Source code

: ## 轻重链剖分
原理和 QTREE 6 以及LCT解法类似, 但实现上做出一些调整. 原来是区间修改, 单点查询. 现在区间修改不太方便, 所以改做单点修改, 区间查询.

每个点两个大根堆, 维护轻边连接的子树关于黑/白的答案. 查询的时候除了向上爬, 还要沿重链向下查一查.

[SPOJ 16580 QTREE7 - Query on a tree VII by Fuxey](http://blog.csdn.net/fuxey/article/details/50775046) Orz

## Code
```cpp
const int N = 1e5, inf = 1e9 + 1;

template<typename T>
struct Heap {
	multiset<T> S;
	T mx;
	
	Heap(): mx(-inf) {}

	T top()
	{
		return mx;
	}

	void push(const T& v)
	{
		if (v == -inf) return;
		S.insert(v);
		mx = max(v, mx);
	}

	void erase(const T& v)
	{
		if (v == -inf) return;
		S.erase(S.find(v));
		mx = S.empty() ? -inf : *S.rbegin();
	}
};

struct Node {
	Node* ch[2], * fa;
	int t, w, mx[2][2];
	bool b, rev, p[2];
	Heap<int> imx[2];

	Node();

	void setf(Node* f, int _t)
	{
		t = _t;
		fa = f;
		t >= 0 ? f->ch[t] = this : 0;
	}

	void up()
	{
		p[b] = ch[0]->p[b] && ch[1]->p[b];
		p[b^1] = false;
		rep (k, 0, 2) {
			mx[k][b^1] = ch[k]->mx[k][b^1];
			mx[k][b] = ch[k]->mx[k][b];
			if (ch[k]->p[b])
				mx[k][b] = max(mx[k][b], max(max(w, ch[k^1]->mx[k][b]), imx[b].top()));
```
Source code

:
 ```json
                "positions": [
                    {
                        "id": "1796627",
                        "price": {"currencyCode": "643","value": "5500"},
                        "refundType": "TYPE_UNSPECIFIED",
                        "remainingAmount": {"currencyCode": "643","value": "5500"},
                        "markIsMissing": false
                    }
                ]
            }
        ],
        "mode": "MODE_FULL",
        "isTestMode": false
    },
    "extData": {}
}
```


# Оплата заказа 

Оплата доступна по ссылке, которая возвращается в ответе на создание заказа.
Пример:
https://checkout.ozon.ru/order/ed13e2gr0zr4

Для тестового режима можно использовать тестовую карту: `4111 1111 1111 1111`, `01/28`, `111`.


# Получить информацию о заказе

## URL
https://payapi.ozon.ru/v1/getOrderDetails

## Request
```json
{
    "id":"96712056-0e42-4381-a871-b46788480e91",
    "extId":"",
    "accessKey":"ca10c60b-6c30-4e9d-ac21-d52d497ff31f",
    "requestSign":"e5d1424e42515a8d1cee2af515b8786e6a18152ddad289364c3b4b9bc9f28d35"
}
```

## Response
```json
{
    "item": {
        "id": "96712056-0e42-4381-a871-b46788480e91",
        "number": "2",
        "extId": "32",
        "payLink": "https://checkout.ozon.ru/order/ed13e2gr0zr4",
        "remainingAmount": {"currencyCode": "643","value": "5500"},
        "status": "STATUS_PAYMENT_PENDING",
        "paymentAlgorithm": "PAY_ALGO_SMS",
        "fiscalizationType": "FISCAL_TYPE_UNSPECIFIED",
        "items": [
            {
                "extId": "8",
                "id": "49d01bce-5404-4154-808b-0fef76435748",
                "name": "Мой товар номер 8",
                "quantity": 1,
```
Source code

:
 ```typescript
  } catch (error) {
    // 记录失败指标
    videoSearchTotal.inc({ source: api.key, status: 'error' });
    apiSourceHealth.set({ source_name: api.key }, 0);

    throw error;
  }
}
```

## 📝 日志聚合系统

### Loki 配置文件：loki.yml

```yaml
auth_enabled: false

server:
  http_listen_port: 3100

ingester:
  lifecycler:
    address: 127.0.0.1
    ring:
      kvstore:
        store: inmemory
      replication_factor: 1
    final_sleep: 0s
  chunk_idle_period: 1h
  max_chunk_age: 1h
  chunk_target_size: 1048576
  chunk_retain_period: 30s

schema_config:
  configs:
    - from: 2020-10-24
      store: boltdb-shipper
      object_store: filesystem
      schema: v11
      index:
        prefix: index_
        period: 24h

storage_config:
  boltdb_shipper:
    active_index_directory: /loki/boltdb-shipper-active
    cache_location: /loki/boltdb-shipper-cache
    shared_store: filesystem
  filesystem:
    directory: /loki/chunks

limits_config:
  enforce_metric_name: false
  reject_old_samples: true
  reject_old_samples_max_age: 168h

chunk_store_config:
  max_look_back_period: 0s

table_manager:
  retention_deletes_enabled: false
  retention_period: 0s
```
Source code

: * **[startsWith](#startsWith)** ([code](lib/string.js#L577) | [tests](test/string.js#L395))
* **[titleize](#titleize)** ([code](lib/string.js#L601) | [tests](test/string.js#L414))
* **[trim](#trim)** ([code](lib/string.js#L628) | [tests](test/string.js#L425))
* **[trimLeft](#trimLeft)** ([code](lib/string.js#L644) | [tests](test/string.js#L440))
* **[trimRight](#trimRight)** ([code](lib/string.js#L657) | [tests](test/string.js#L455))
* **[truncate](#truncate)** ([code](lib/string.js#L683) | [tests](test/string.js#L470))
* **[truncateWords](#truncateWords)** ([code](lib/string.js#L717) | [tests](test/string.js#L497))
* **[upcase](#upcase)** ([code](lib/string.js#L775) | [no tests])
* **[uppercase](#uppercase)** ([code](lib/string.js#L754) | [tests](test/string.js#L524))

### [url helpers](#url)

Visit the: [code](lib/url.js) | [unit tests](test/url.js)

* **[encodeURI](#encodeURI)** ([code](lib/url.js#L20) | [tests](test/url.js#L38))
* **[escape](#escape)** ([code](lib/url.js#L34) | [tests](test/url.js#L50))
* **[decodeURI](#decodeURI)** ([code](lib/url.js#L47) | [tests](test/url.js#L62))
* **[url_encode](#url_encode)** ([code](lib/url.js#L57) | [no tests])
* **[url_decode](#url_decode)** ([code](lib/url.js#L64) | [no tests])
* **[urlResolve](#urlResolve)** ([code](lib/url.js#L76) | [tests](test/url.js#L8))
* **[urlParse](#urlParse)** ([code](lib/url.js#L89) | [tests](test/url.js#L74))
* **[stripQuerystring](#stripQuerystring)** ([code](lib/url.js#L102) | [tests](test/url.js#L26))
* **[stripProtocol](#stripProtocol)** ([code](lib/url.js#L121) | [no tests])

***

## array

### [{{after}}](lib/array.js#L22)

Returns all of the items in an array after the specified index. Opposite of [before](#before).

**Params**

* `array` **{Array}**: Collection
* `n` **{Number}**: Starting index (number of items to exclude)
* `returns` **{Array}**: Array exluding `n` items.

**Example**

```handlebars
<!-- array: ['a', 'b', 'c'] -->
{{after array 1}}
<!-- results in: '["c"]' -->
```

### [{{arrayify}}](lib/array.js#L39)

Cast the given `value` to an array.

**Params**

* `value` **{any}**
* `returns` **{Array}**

* **Task item**: Look at the records above. Copy every line where the string "after" occurs.

* **Response to the task**:
### [{{after}}](lib/array.js#L22)
Returns all of the items in an array after the specified index. Opposite of [before](#before).
{{after array 1}}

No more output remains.